* TASK:
Which lines of the listing below contain the word "median" with the same capitalization? Copy each such line in full.

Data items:
= Beginning of Section =

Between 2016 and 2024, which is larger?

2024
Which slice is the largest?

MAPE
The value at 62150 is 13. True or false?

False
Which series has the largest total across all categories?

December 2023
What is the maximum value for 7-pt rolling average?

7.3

= End of Section =
= Beginning of Section =

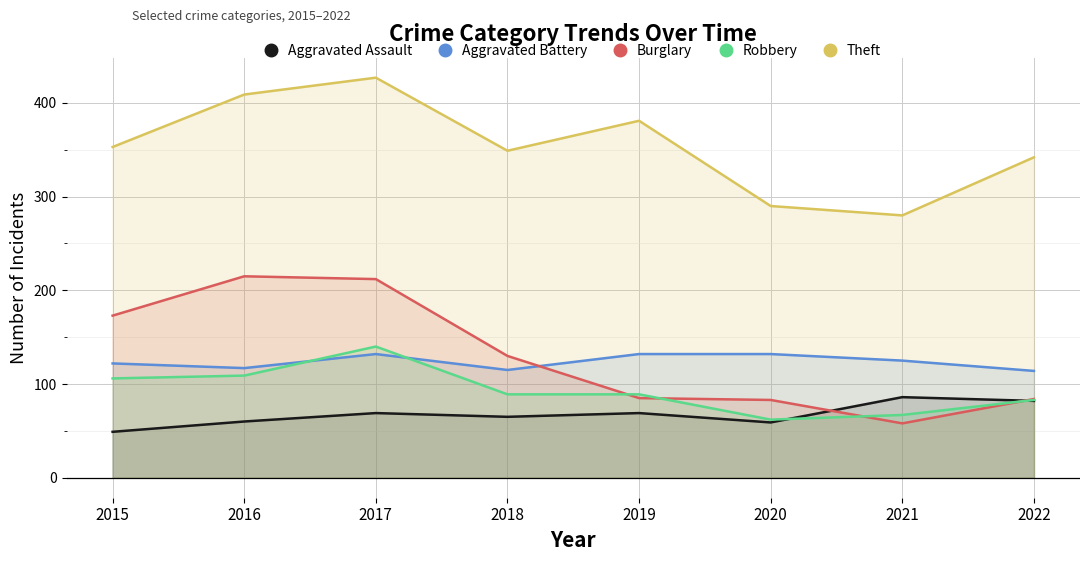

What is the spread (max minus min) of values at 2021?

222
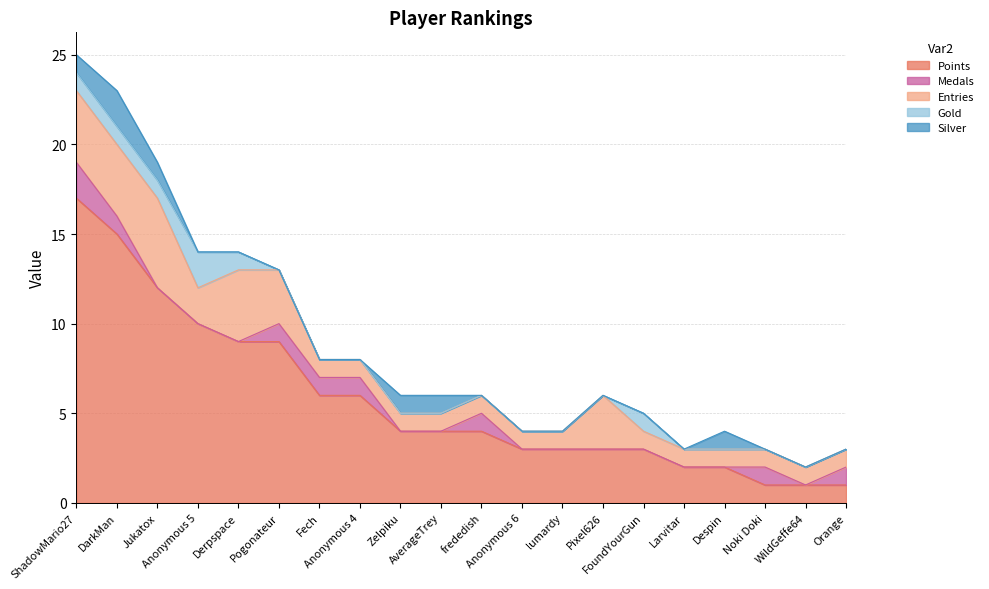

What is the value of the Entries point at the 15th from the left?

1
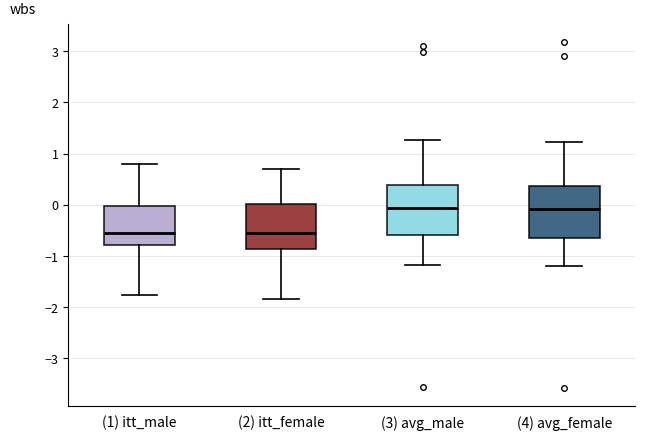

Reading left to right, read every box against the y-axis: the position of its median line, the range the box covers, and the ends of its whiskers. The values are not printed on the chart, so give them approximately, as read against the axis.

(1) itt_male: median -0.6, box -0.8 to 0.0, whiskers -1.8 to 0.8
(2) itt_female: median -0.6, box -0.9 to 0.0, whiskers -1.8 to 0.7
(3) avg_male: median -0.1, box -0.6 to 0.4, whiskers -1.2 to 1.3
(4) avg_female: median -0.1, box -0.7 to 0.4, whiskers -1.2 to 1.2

= End of Section =

* ANSWER FOR THIS EXERCISE:
Reading left to right, read every box against the y-axis: the position of its median line, the range the box covers, and the ends of its whiskers. The values are not printed on the chart, so give them approximately, as read against the axis.
(1) itt_male: median -0.6, box -0.8 to 0.0, whiskers -1.8 to 0.8
(2) itt_female: median -0.6, box -0.9 to 0.0, whiskers -1.8 to 0.7
(3) avg_male: median -0.1, box -0.6 to 0.4, whiskers -1.2 to 1.3
(4) avg_female: median -0.1, box -0.7 to 0.4, whiskers -1.2 to 1.2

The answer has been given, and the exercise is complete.